→ **Extract**
· · ·

After landing venture bucks from marquee backers in April, Treato has rolled out a new version of its software for analyzing massive amounts of data from online patient posts and commentary. Treato CEO Ido Hadari has been trying to convince pharma companies that his startup's software offers advances from so-called "social media-listening" applications.
Yehud, Israel-based Treato has developed natural-language processing algorithms and Big Data analytics to get insights into, say, why patients drop one drug for another, or what side effects and concerns are associated with certain medicines. These capabilities come wrapped in Treato Pharma, the company's flagship software product, which was launched in October 2012, with the latest release announced on Sept. 10.
Drugmakers targeted social media in part to understand patient likes and dislikes that could impact their sales. Treato doesn't identify the names of its pharma customers. Yet social media and online analytics of patient commentary have become increasingly popular tools for digital efforts in pharma, and Hadari says that his paying customers have included drug brand marketing groups as well as agencies working on behalf of drugmakers.
In the latest release of the product, the company has focused on layering analytics and infographics that appeal to senior executives. Wall Street types have begun knocking on Treato's door, Hadari says, and executives in pharma aim to stay in step with or ahead of savvy investors.
"For the first time we're bringing the patient into the decision process," in a format "that a senior-level executive can understand without needing 20-page reports from a focus group three months ago," Hadari says.
With patient-derived data from its system, the company posted an article on its website in May that predicted not only that Biogen Idec's ($BIIB) new multiple sclerosis pill Tecfidera would have a successful launch--which any educated biotech watcher could have forecasted--but also that many patients on Teva Pharmaceutical's ($TEVA) Copaxone, Biogen's Tysabri and Sanofi's ($SNY) Aubagio would switch to the newer drug.
Treato's algorithms automatically add 1 million to 2 million new patient posts or comments per day from automated searches of more than 2,500 patient websites, discussion boards, blogs and other online destinations, according to Hadari. To date, the company has analyzed more than 1.5 billion conversations from patients and caregivers, amassing data on more than 11,000 drugs and 13,000 conditions.
Treato.com is the company's public website that attracts more than 3 million visitors per month, Hadari says. For free, those visitors get access to basic search, visualization and analysis tools on the thousands of diseases and conditions under online surveillance at the company. Recently the website added a function that enables patients to leave comments about their own health.

· · ·

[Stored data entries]
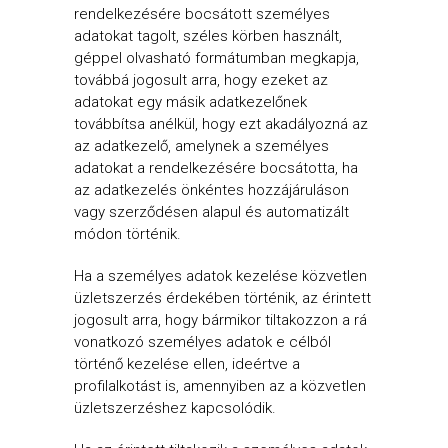
rendelkezésére bocsátott személyes
adatokat tagolt, széles körben használt,
géppel olvasható formátumban megkapja,
továbbá jogosult arra, hogy ezeket az
adatokat egy másik adatkezelőnek
továbbítsa anélkül, hogy ezt akadályozná az
az adatkezelő, amelynek a személyes
adatokat a rendelkezésére bocsátotta, ha
az adatkezelés önkéntes hozzájáruláson
vagy szerződésen alapul és automatizált
módon történik.
Ha a személyes adatok kezelése közvetlen
üzletszerzés érdekében történik, az érintett
jogosult arra, hogy bármikor tiltakozzon a rá
vonatkozó személyes adatok e célból
történő kezelése ellen, ideértve a
profilalkotást is, amennyiben az a közvetlen
üzletszerzéshez kapcsolódik.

· · ·

→ **Exercises**
a: Name every drug that the article about Treato mentions by name.
b: Print everything in the article about Treato from "Drugmakers targeted social" down to "of savvy investors.".

→ **Answers for the tasks**
a: Tecfidera, Copaxone, Tysabri, Aubagio

b:
Drugmakers targeted social media in part to understand patient likes and dislikes that could impact their sales. Treato doesn't identify the names of its pharma customers. Yet social media and online analytics of patient commentary have become increasingly popular tools for digital efforts in pharma, and Hadari says that his paying customers have included drug brand marketing groups as well as agencies working on behalf of drugmakers.
In the latest release of the product, the company has focused on layering analytics and infographics that appeal to senior executives. Wall Street types have begun knocking on Treato's door, Hadari says, and executives in pharma aim to stay in step with or ahead of savvy investors.